Mais aujourd’hui, les chrétiens centrafricains se vengent sur les musulmans. Après la Séléka, c’est au tour des milices anti-balaka, majoritairement chrétienne, de faire régner la terreur sur le pays.

Les musulmans ne songent plus à enterrer leurs morts . Les musulmans ont massivement fui la capitale. De 200.000 il y a six mois, ils ne sont plus que 4.000 aujourd’hui, ghettoïsés dans un quartier de Bangui, raconte Souleymane, le regard crispé. Chaque semaine, il est un peu plus difficile de prier : l’imam tente de faire le compte des mosquées brûlées.

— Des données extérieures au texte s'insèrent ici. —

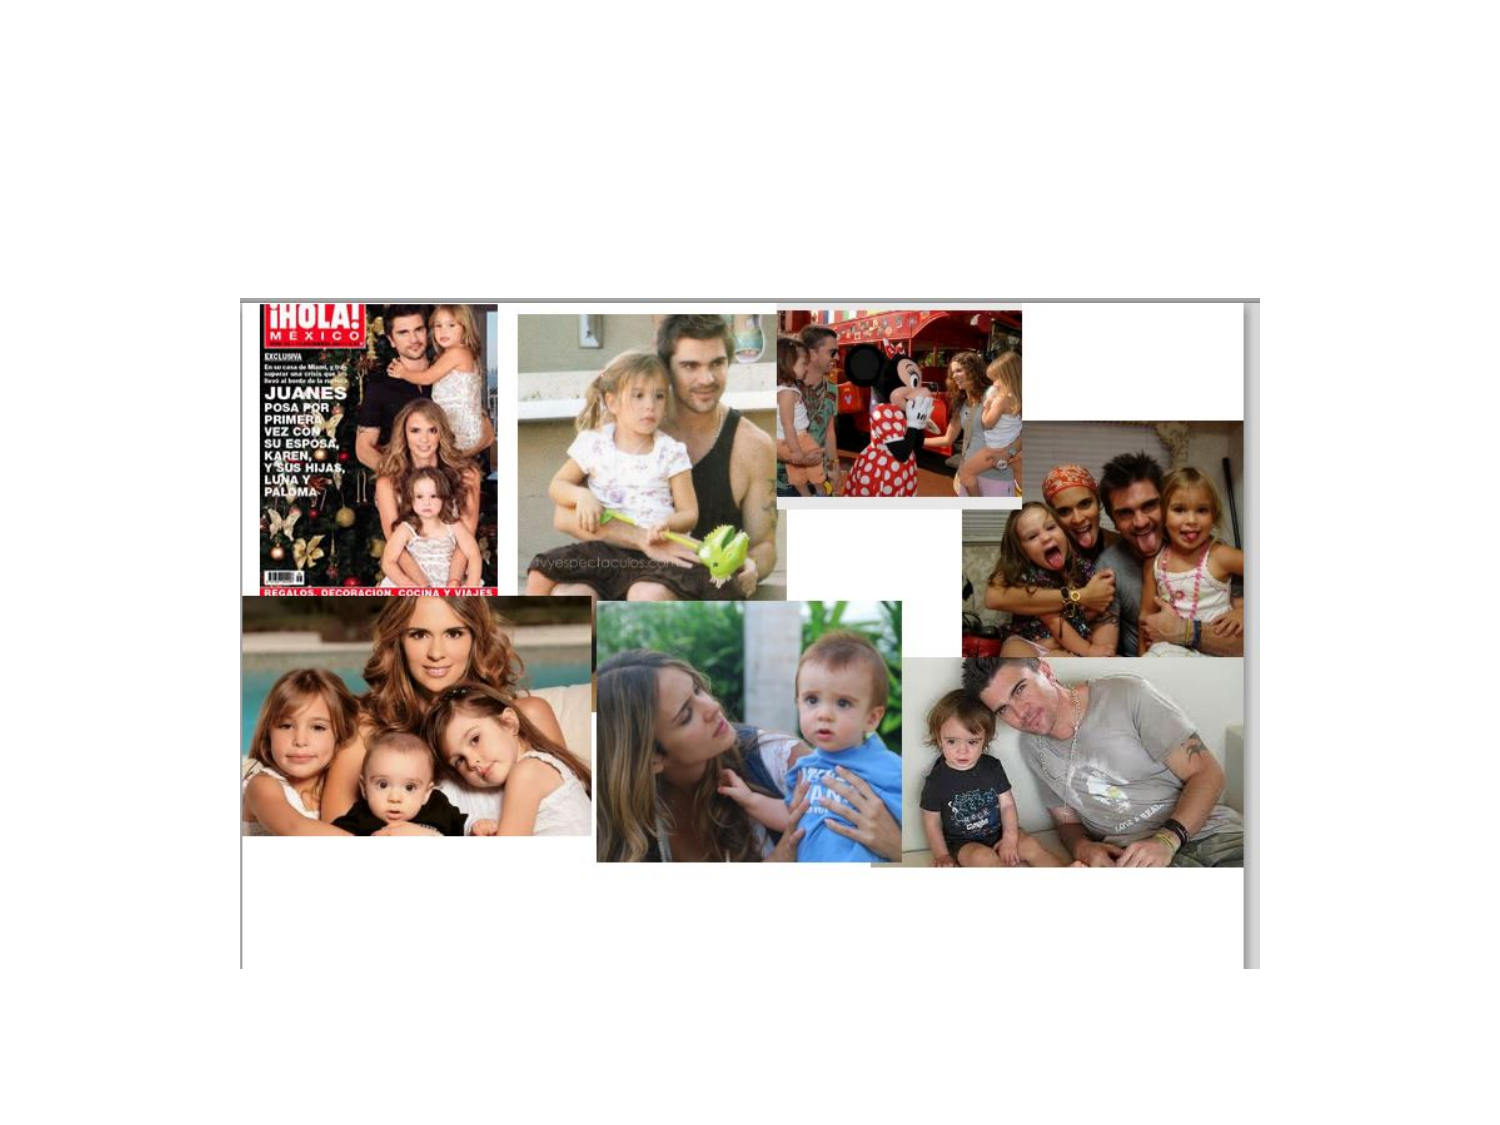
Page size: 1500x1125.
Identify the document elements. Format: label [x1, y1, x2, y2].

list [240, 298, 1260, 969]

Il y a cinq mois, Souleymane se définissait comme un musulman optimiste. C’est aujourd’hui terminé. Les Centrafricains adeptes de l’islam qui sont restés dans la capitale ne peuvent même plus faire le deuil de leurs proches : "Les cimetières sont derrière l’aéroport, explique Souleymane. Si vous traversez, vous tombez automatiquement dans les mains des anti-balaka". La rage au ventre, il raconte que dans la communauté musulmane de Bangui, "on n’enterre plus les cadavres. On les lave, on les prépare et la Croix rouge vient récupérer le corps". Pour lui, la douleur de cet affront est inacceptable : "Quand vous perdez un proche et que vous n’arrivez même pas à l’inhumer, c’est une plaie incurable."

Centrafrique Bangui Sangaris

© Reuters

Qui est responsable de cette situation ? Tout le monde, pour Souleymane : le gouvernement, les casseurs qui vivent tranquillement de l’autre côté de la ville, mais aussi les militaires français. "Quand ils sont venus, la situation a empiré, se souvient-il. Ils ont laissé le terrain libre aux anti-balaka." L’opération Sangaris s’était donné pour mission première de mettre fin aux raids des Séléka. Ils ont réussi, mais à quel prix ?

Dans ce quartier, aucun bruit de klaxons, de marché, de vie que l’on entend dans le reste de la ville. Les mentalités se durcissent, la rancœur pointe chez les musulmans de la capitale.